Ein großer Vorteil der von der Fa. yanistra/GSD installierten Java-Client-Server-Lösung ist der Umstand, dass auf den Anwender-PCs keinerlei Software-Installationen nötig sind (mit Ausnahme einer Java Virtual Machine). Beim Aufruf aus SAP heraus wird die Java-Applikation des Viewers – sofern noch nicht vorhanden oder veraltet – automatisch vom Server geladen und installiert. Es wurde außerdem darauf geachtet, dass jeweils nur diejenigen Daten vom Server zum Client transportiert werden, die dieser im Augenblick benötigt, d.h. nur diejenigen Thumbnails und Seiten, die der Anwender momentan sehen will. Auf diese Weise ergibt sich auch bei großen Akten (mit tausend Seiten und mehr) eine erfreulich hohe Performance (sowohl auf Client- als auch auf Server-Seite) und gleichzeitig eine kleinstmögliche Netzbelastung.

Das Aufbereiten und Scannen der Krankenakten erfolgt im Klinikum vor Ort durch einen externen Dienstleister, der Erthal-Sozialwerk gGmbH (Abbildung 2 [Abb. 2]), einer Institution, die sich der Verbesserung der Lebensqualität psychisch kranker oder behinderter Menschen widmet.
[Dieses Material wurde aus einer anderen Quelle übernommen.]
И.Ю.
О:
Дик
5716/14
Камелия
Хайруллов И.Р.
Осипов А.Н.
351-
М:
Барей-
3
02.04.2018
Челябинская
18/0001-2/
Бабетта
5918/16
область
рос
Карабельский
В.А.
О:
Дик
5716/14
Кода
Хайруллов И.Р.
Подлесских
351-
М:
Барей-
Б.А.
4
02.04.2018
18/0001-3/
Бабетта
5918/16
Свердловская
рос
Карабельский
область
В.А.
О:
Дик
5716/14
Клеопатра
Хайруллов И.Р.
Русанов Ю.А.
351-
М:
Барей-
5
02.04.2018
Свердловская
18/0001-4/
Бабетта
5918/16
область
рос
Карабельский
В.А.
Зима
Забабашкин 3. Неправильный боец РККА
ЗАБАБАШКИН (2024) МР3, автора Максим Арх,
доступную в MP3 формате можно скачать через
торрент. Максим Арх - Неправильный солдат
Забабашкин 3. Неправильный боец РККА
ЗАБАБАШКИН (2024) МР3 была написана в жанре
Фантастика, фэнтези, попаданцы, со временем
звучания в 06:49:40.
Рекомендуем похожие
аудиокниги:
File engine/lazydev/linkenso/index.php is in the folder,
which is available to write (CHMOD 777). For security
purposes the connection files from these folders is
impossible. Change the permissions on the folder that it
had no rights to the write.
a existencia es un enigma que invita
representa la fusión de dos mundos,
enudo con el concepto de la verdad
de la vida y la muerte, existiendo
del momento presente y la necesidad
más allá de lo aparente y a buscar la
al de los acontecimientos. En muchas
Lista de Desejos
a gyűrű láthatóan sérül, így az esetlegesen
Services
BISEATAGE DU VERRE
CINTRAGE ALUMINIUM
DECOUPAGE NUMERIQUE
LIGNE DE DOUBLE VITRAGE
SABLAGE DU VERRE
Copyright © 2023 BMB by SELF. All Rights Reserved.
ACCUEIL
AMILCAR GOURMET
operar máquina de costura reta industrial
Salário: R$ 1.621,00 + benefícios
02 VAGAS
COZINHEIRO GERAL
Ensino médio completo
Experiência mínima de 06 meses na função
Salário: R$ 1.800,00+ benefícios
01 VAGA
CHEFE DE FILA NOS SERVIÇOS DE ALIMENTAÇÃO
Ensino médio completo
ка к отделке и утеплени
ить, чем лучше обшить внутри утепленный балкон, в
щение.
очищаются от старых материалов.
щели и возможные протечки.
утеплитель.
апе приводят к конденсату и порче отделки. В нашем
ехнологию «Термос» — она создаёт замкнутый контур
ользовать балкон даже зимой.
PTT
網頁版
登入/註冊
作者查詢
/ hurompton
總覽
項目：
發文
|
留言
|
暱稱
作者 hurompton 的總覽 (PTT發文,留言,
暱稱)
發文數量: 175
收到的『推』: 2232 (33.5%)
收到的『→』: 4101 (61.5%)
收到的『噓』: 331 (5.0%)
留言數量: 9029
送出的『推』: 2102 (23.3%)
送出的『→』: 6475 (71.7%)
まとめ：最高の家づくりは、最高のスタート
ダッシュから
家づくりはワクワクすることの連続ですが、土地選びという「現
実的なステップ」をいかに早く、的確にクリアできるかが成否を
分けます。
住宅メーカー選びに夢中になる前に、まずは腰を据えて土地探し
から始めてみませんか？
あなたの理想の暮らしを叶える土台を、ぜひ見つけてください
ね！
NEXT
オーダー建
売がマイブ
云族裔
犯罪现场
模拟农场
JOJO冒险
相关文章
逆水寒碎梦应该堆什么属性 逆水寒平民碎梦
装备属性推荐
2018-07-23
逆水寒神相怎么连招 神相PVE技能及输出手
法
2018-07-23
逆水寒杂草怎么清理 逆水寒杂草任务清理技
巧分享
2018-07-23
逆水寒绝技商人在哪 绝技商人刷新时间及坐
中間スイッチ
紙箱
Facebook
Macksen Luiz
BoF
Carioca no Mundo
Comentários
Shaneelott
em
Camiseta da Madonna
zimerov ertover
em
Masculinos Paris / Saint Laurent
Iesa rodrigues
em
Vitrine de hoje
Die Akten werden dabei entklammert, ggf. beschädigte Seiten ausgebessert und mit Barcode-Deck- und -Trennblättern versehen. Die Trennblätter spiegeln dabei die Unterteilung einer Akte in Fächer wider, können somit vorab gedruckt werden und müssen nur noch zwischen die betreffenden Seiten eingelegt werden. Die Deckblätter dagegen stellen die Zuordnung eines zu scannenden Papierstapels mit dem jeweiligen Patienten (bzw. dessen Akte) her und werden individuell gedruckt. Jedes Deckblatt enthält hierfür einen eindeutigen Barcode, der in einer Datenbank – zusammen mit den Patientendaten – abgelegt wird. Nach dem Scannen (momentan an drei Kodak-i260-Scannern) werden die Daten auf den Archivserver transferiert, dort einer Plausibilitätsprüfung unterzogen und dann zyklisch von einem COLD-Prozess (Computer Output to Laser Disc) archiviert und mittels oben erwähnter Datenbank mit SAP verknüpft.

Fazit und Ausblick

Nach der erfolgreichen und komplikationslosen Startphase soll die „Digitale Krankenakte“ nun nach und nach auf das gesamte Klinikum ausgerollt werden. Hauptvorteil der digitalen Lösung ist dabei der dezentrale und zeitnahe Zugriff auf den kompletten Aktenbestand. Aus juristischen Gründen werden allerdings die Original-Papierakten weiterhin (außerhalb des Klinikums) gelagert. Dies soll mittelfristig durch die Ergänzung des Scan-Prozesses um eine „Digitale Signatur“ vermieden werden, so dass die digitalen Dokumente dieselbe Beweiskraft wie die Originalakten erlangen und die Originale nach dem Scannen vernichtet werden können. Darüber hinaus ist die Implementierung einer OCR-Lösung geplant, mit deren Hilfe der komplette Aktenbestand textuell erfasst und indiziert werden kann, so dass Volltext-Recherchen im Aktenarchiv möglich werden.